Work item: Every line in the data below from the one containing "hfov_deg: 48.2" down to the one containing "f_number: 1.8", both included, must be retyped exactly; no other line is to appear.

The data:
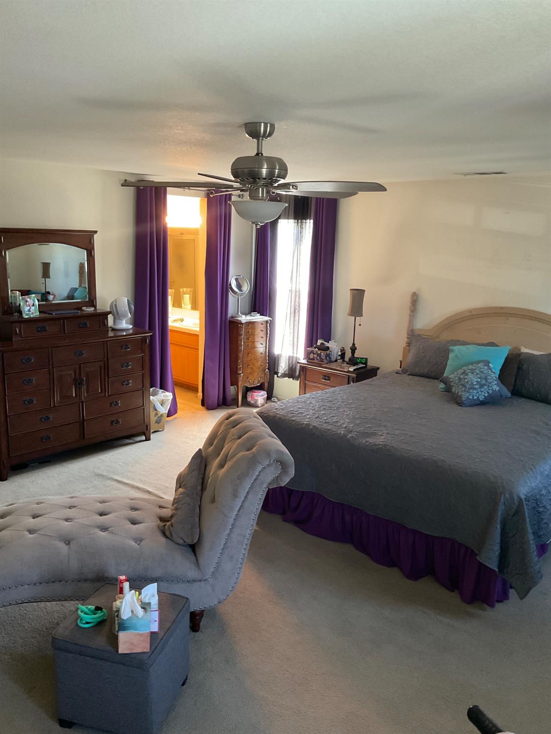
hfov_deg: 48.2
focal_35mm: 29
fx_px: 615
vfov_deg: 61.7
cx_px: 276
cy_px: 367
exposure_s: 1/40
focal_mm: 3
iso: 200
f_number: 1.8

==

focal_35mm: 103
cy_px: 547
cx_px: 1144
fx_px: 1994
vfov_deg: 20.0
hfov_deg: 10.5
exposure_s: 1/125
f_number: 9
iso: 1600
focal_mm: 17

...

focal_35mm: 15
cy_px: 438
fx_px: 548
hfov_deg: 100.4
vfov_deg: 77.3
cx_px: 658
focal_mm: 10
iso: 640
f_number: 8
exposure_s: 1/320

Result of the task:
hfov_deg: 48.2
focal_35mm: 29
fx_px: 615
vfov_deg: 61.7
cx_px: 276
cy_px: 367
exposure_s: 1/40
focal_mm: 3
iso: 200
f_number: 1.8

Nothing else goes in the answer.